**Images with bounding boxes**:
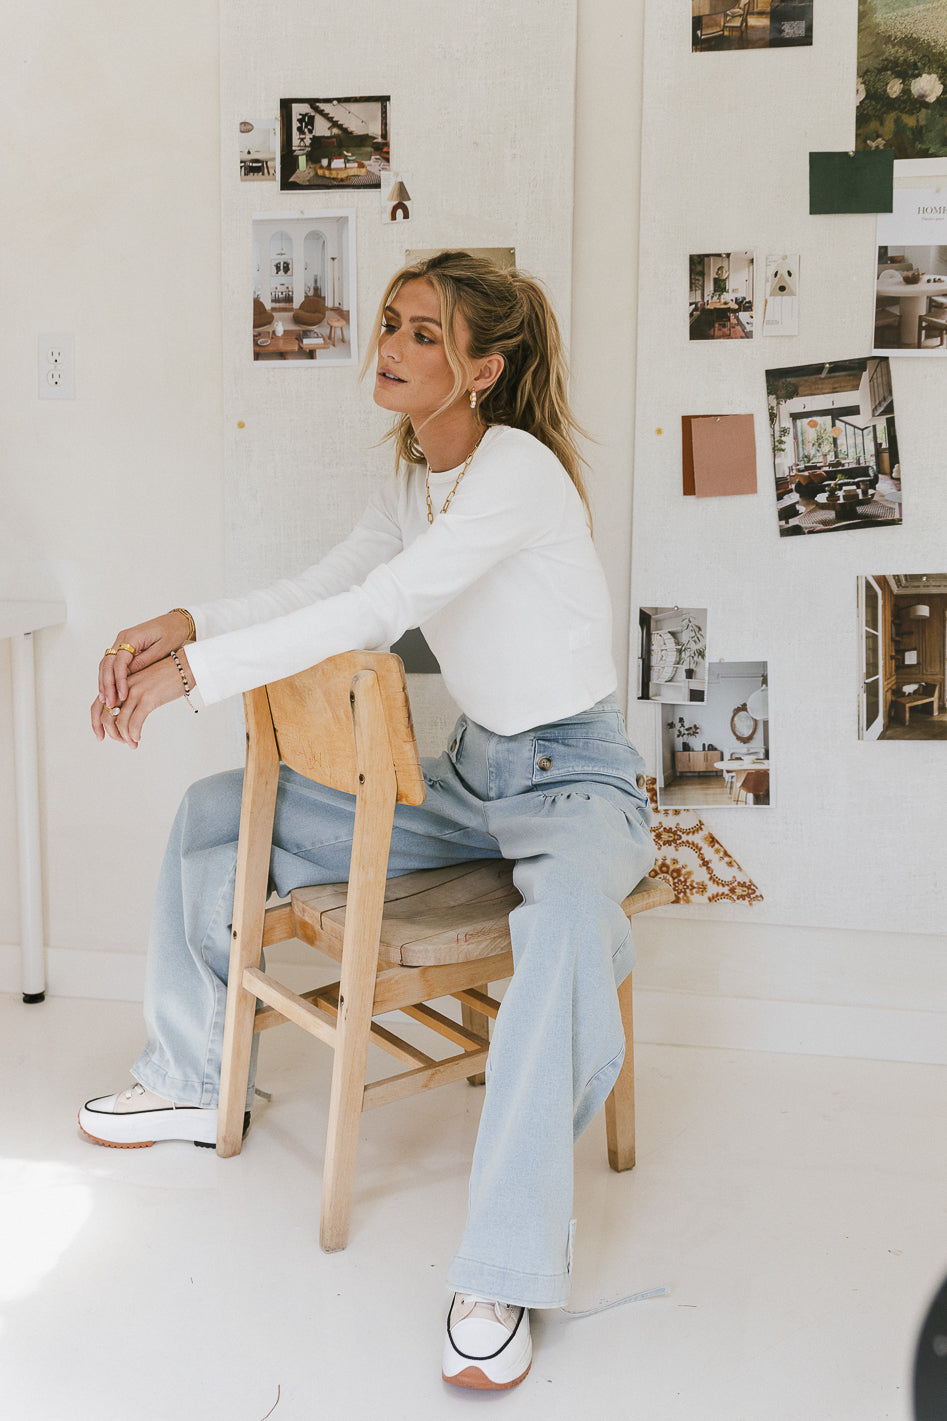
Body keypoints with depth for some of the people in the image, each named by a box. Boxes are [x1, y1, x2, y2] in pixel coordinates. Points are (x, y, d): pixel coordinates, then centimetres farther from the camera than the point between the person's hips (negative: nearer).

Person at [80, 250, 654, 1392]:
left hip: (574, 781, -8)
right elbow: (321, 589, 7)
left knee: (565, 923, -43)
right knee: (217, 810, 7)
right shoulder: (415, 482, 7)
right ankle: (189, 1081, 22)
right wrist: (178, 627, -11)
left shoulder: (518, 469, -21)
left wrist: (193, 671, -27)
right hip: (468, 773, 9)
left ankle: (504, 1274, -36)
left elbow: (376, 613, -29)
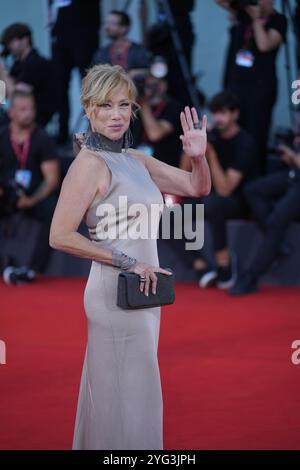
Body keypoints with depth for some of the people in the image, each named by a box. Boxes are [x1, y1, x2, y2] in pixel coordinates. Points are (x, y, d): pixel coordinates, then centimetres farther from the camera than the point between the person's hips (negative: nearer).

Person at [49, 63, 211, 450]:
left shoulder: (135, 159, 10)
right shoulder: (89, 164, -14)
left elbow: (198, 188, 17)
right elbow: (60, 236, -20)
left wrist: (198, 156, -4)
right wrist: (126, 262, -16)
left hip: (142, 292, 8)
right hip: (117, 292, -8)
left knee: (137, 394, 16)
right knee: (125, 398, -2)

...

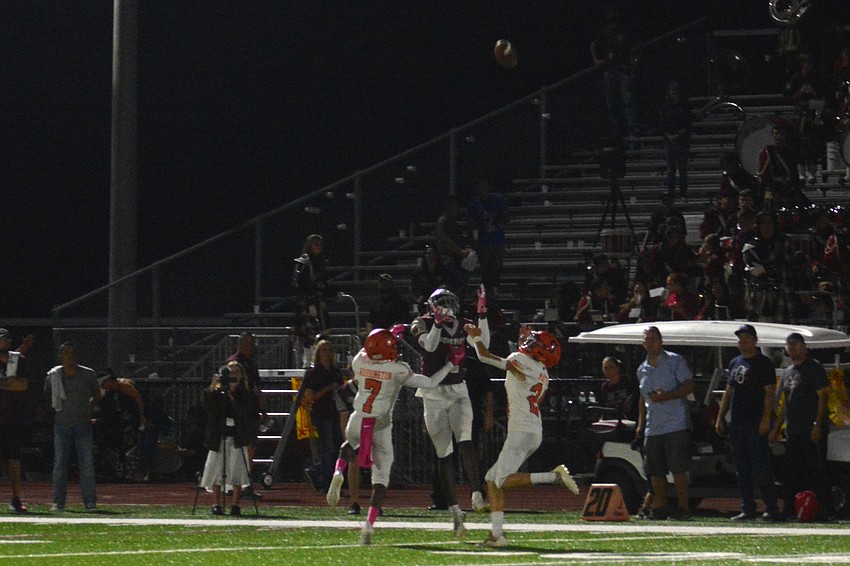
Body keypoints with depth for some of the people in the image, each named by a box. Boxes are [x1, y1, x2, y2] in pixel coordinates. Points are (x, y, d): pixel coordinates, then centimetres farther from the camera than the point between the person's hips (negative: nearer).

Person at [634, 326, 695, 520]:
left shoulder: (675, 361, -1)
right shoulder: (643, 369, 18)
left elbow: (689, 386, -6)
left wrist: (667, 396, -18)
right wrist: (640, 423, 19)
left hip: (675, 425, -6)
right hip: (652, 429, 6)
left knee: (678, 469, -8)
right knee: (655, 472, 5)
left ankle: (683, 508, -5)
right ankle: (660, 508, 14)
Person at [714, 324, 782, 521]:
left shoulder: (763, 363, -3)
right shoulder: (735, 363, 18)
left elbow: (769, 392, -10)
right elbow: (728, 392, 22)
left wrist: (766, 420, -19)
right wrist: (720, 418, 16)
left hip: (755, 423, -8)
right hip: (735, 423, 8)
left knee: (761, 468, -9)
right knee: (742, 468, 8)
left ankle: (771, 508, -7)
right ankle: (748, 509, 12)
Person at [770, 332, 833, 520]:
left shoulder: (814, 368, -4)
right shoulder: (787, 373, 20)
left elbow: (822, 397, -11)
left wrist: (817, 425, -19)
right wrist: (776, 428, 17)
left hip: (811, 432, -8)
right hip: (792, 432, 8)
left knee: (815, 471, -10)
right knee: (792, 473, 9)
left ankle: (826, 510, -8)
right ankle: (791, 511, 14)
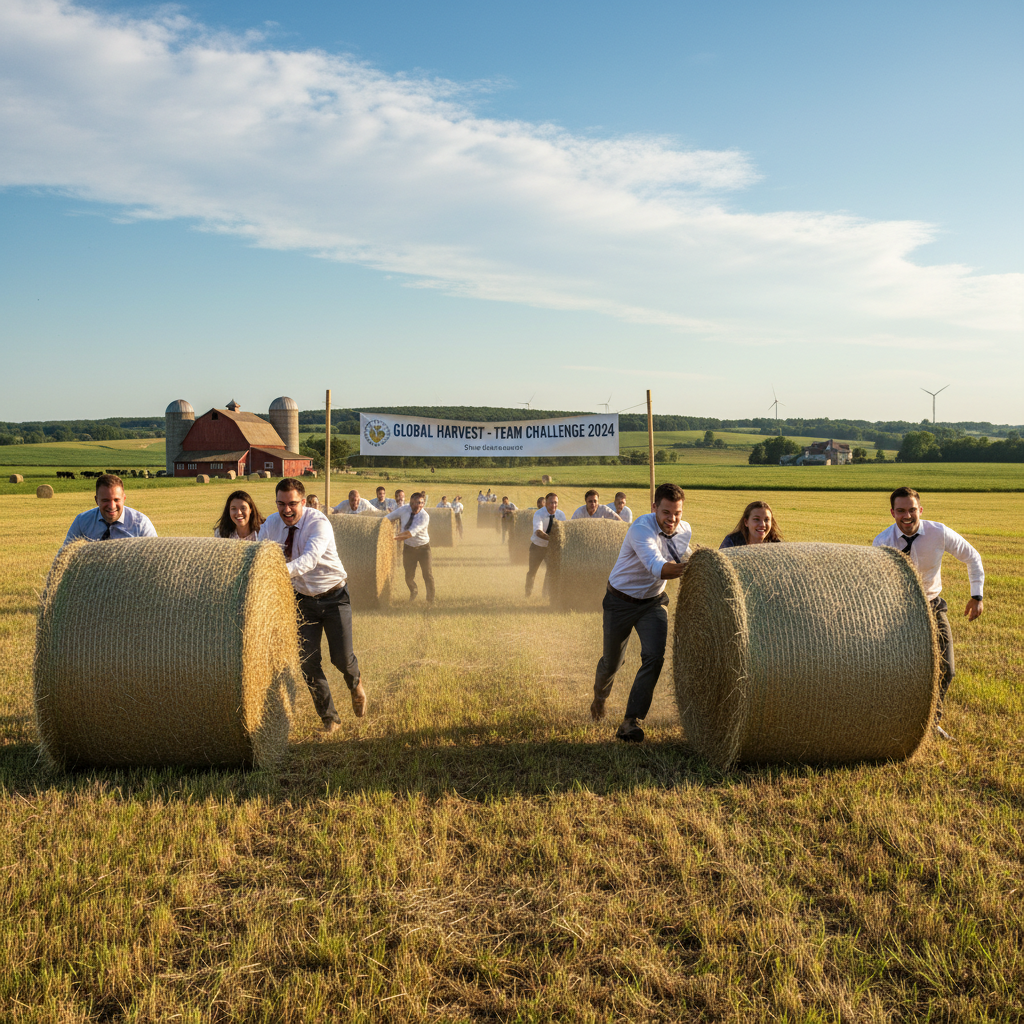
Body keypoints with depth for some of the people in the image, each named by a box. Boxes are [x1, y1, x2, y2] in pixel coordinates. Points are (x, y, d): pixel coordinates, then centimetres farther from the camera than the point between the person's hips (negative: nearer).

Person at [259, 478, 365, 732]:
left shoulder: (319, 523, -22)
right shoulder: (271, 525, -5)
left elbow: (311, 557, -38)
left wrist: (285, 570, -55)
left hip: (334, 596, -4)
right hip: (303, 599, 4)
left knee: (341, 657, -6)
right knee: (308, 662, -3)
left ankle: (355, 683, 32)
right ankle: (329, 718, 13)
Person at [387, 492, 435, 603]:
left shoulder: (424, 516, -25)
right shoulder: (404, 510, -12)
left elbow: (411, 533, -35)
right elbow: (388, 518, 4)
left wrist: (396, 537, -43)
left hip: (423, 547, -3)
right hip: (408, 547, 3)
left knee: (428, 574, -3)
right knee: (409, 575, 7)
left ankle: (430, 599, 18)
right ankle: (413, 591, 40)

**TASK BRIEF**: Find every line in the items that contains the word "wrist" and copy each of those lines.

**TASK ANSWER**:
right wrist: (178, 627, -11)
left wrist: (193, 671, -27)
left wrist: (198, 156, -4)
right wrist: (126, 262, -16)
left wrist: (667, 396, -18)
right wrist: (640, 423, 19)
left wrist: (766, 420, -19)
right wrist: (720, 418, 16)
left wrist: (817, 425, -19)
right wrist: (776, 428, 17)
left wrist: (285, 570, -55)
left wrist: (396, 537, -43)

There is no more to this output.